/---

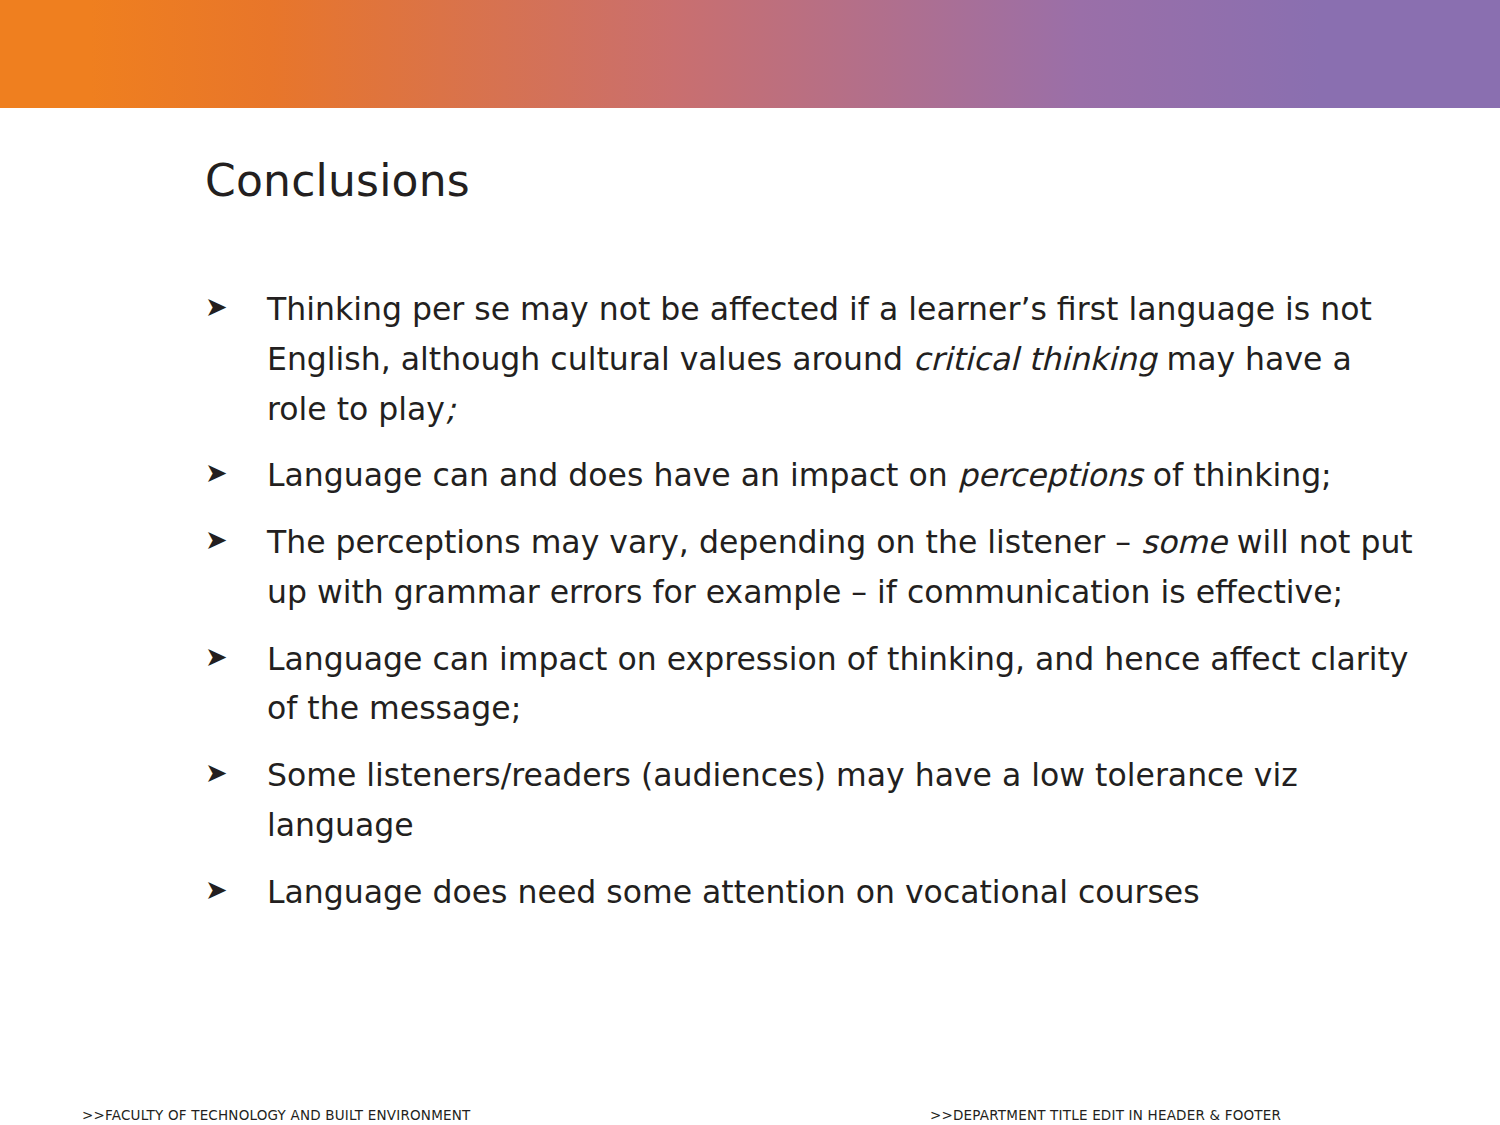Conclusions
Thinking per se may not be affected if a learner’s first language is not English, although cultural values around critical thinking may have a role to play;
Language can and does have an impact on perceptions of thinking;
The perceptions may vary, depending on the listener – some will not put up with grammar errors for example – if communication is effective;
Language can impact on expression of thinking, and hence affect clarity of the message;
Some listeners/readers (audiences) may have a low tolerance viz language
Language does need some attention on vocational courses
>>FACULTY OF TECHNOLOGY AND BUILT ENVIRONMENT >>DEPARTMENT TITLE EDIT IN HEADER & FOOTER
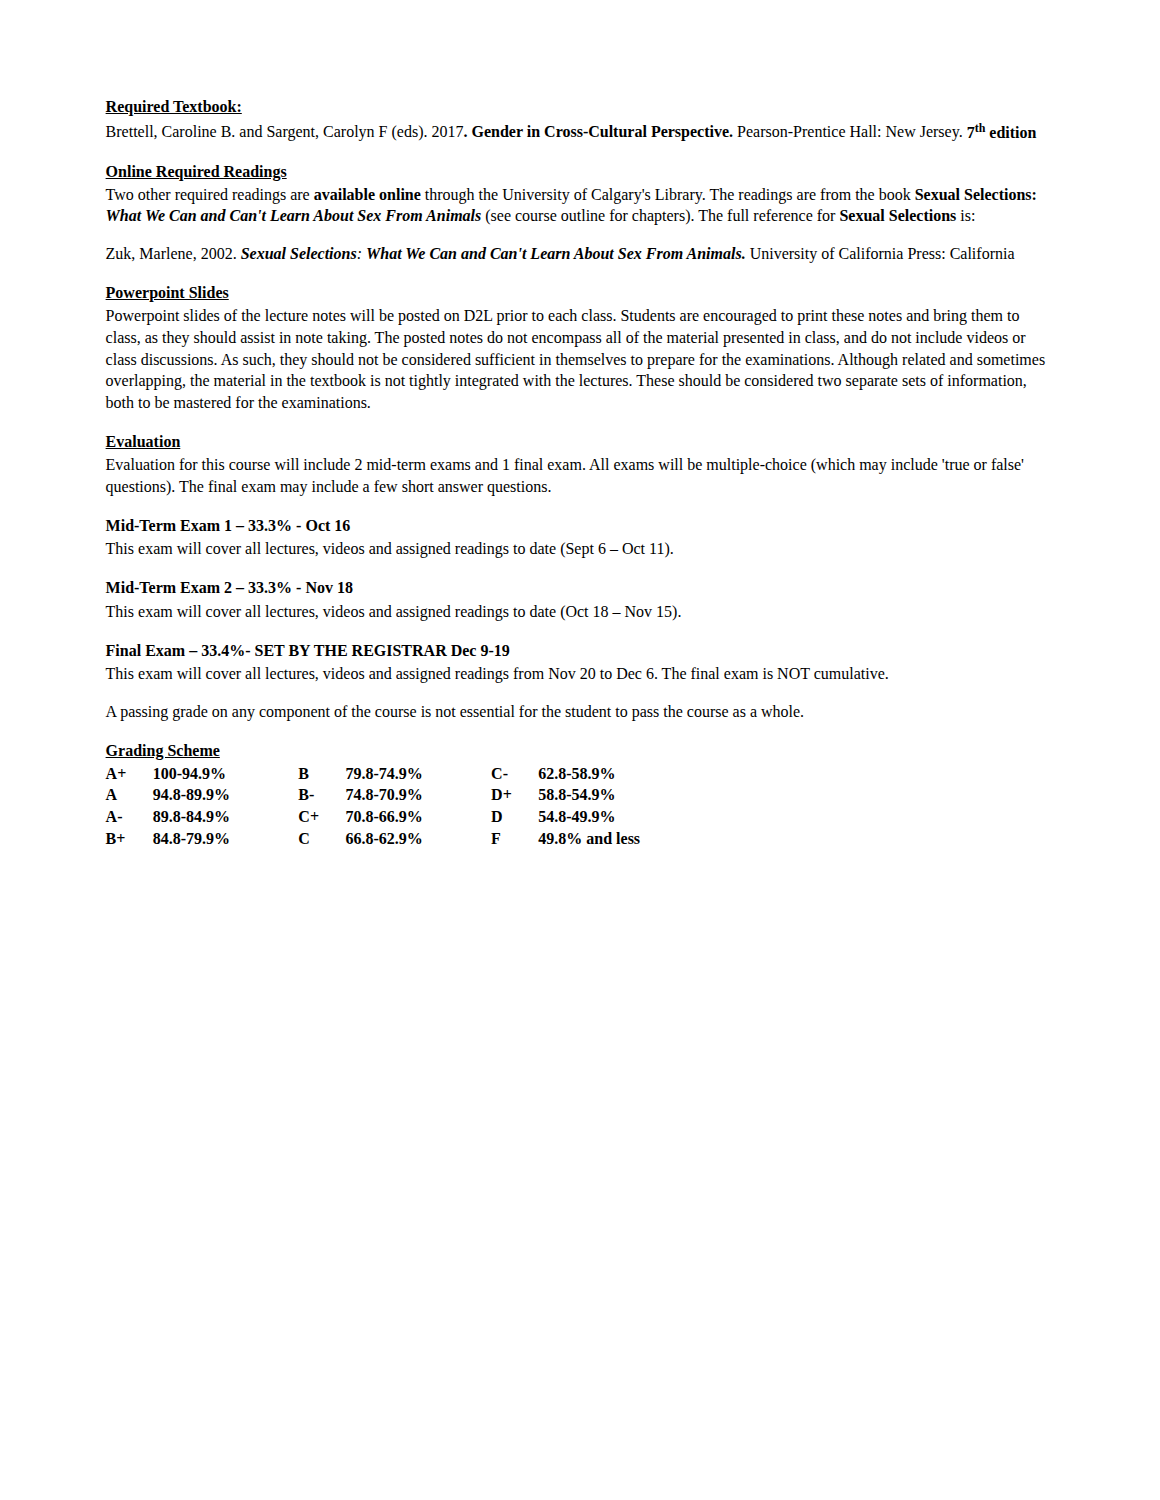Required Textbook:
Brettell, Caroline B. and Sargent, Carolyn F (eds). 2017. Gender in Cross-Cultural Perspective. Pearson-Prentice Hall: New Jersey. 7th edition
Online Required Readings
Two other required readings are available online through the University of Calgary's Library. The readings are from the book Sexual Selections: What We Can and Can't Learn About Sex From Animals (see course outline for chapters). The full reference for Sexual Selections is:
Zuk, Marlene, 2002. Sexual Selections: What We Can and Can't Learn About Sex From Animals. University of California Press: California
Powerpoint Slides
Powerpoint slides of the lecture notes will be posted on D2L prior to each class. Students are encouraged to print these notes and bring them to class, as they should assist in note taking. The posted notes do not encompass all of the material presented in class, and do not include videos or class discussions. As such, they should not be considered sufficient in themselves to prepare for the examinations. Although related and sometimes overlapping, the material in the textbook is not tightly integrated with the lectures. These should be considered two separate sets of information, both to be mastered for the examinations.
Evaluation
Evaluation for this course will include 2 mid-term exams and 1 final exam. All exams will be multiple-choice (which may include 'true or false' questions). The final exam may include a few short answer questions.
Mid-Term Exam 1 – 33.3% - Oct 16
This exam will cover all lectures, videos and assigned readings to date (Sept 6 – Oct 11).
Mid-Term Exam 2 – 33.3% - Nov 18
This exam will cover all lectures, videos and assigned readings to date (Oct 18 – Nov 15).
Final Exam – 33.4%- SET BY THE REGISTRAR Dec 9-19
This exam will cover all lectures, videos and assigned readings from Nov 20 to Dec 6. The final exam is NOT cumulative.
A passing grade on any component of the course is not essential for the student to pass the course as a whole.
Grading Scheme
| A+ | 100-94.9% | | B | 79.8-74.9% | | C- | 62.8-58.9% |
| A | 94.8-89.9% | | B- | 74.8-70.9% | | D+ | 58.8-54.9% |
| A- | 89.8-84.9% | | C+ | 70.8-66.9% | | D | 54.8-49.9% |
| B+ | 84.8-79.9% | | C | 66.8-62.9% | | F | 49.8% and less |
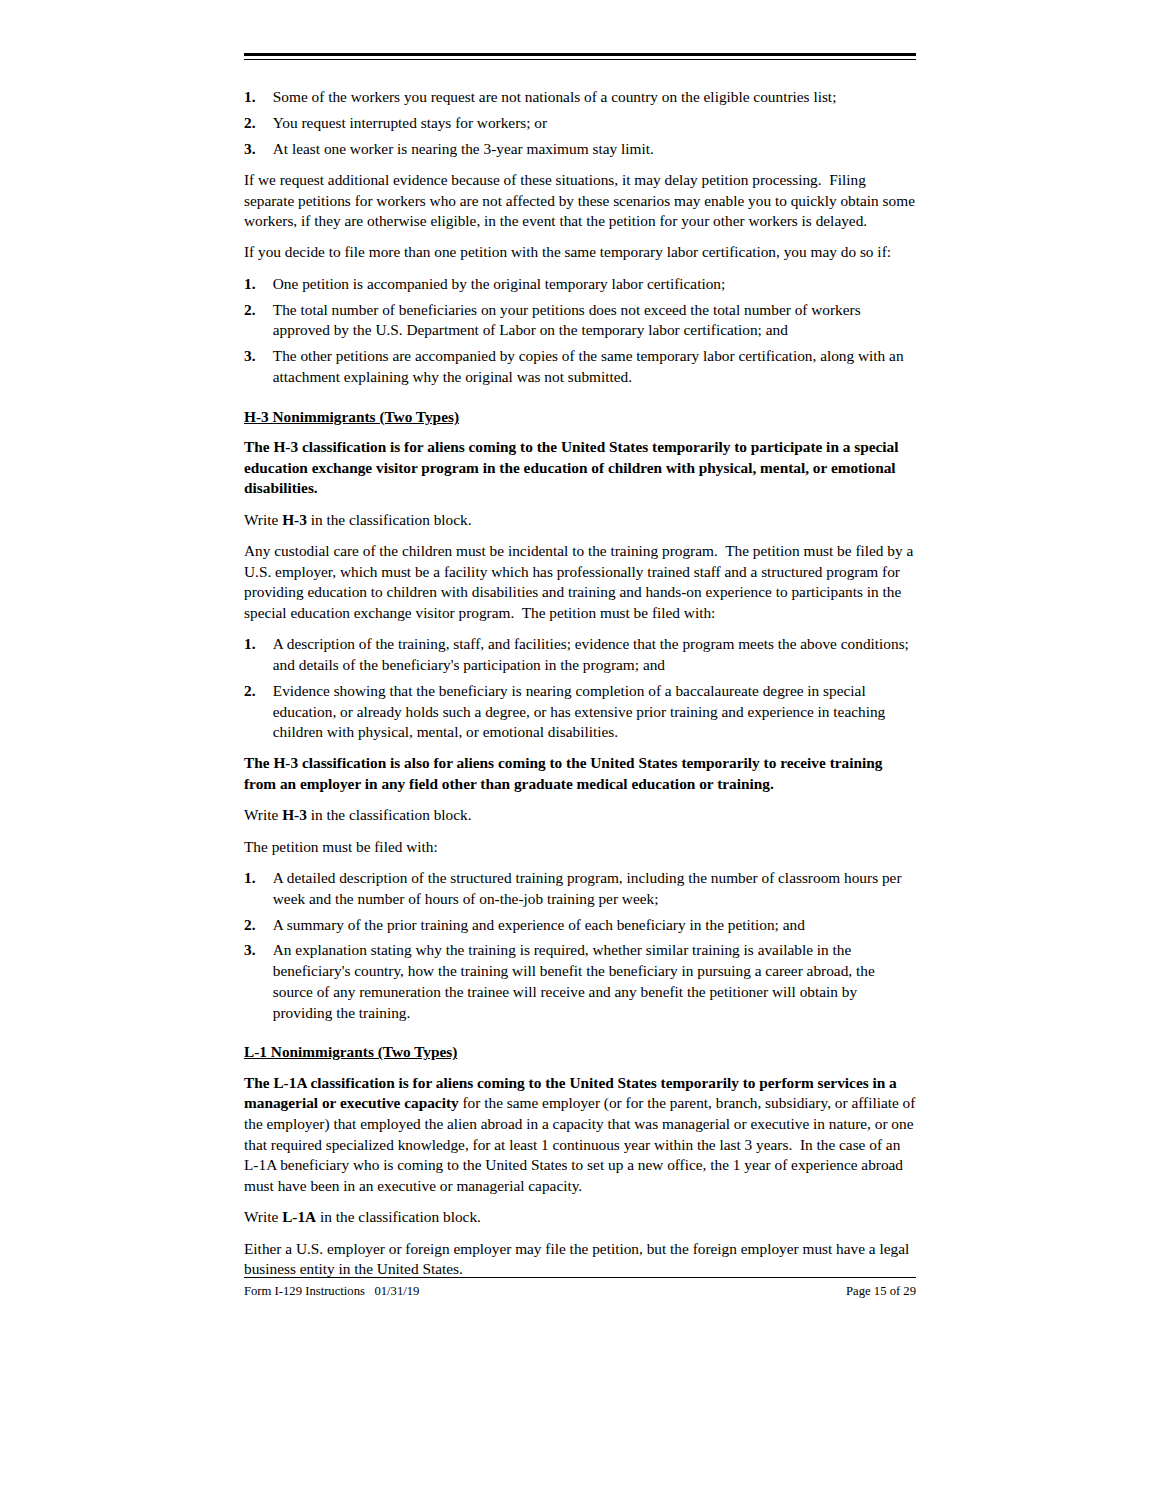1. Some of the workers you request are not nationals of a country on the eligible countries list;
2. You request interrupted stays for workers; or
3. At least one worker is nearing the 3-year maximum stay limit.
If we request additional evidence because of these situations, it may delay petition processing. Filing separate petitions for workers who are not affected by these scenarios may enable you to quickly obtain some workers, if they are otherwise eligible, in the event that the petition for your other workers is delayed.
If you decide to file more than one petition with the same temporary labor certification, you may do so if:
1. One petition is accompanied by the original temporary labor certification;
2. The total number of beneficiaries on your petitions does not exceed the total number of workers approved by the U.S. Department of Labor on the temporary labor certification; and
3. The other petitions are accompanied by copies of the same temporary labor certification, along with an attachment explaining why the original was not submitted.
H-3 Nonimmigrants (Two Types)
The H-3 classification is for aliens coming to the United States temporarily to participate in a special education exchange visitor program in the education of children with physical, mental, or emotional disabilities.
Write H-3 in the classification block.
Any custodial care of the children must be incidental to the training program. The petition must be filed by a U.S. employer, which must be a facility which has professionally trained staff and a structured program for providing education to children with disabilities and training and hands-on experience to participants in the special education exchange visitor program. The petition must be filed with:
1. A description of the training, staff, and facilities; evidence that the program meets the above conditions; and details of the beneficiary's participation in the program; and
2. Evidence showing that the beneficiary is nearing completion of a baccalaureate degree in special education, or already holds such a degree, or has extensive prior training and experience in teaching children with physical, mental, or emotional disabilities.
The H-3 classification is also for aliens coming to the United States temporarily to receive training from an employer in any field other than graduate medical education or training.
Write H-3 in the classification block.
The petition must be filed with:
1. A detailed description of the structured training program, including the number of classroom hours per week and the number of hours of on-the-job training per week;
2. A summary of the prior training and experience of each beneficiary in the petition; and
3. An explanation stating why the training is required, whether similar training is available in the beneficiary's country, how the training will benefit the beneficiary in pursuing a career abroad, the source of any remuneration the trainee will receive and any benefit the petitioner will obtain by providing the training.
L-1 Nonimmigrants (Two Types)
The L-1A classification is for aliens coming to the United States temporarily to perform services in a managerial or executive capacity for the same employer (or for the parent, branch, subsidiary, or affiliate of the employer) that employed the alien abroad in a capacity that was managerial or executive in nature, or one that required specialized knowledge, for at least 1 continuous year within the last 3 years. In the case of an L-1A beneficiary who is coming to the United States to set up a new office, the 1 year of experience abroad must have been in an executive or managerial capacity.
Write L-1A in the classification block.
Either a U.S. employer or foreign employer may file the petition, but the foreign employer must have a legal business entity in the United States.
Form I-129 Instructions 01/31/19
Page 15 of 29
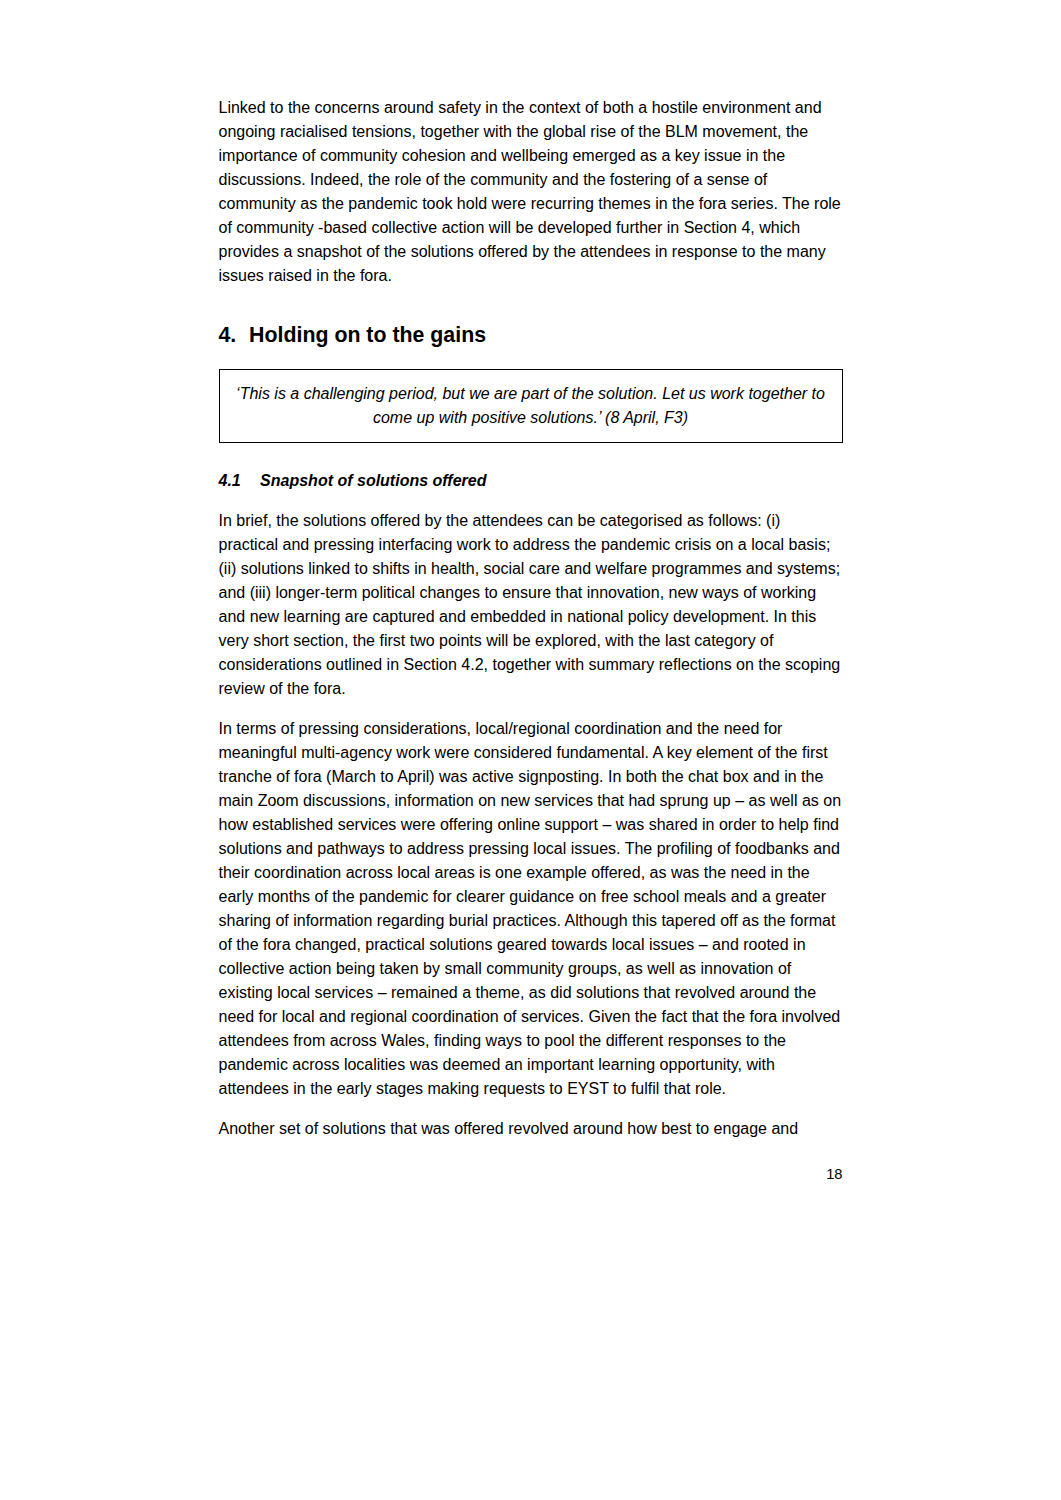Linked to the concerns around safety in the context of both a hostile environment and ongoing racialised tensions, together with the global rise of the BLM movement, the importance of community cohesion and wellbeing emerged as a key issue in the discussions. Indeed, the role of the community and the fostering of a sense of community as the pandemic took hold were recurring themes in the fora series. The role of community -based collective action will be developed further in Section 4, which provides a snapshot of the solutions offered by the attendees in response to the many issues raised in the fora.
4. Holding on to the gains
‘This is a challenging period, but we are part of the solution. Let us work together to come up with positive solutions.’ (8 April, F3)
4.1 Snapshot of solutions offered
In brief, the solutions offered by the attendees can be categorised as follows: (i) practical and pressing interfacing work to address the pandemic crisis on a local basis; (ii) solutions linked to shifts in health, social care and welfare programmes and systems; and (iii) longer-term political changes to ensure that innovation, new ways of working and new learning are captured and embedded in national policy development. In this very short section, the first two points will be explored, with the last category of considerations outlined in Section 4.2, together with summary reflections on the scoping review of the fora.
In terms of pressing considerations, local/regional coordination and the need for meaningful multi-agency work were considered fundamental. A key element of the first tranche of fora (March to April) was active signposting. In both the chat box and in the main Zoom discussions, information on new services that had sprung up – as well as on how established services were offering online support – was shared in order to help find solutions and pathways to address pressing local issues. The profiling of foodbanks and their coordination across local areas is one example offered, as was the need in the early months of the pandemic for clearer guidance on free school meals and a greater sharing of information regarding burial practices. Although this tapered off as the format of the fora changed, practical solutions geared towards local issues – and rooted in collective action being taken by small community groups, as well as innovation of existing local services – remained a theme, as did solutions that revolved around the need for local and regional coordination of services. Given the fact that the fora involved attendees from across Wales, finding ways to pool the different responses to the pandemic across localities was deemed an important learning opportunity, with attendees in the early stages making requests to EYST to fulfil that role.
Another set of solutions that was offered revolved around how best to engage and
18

\---

:: Task goal ::
Using the records above, report each line that contains the word "cover" by copying it.

:: Task output ::
This exam will cover all lectures, videos and assigned readings to date (Sept 6 – Oct 11).
This exam will cover all lectures, videos and assigned readings to date (Oct 18 – Nov 15).
This exam will cover all lectures, videos and assigned readings from Nov 20 to Dec 6. The final exam is NOT cumulative.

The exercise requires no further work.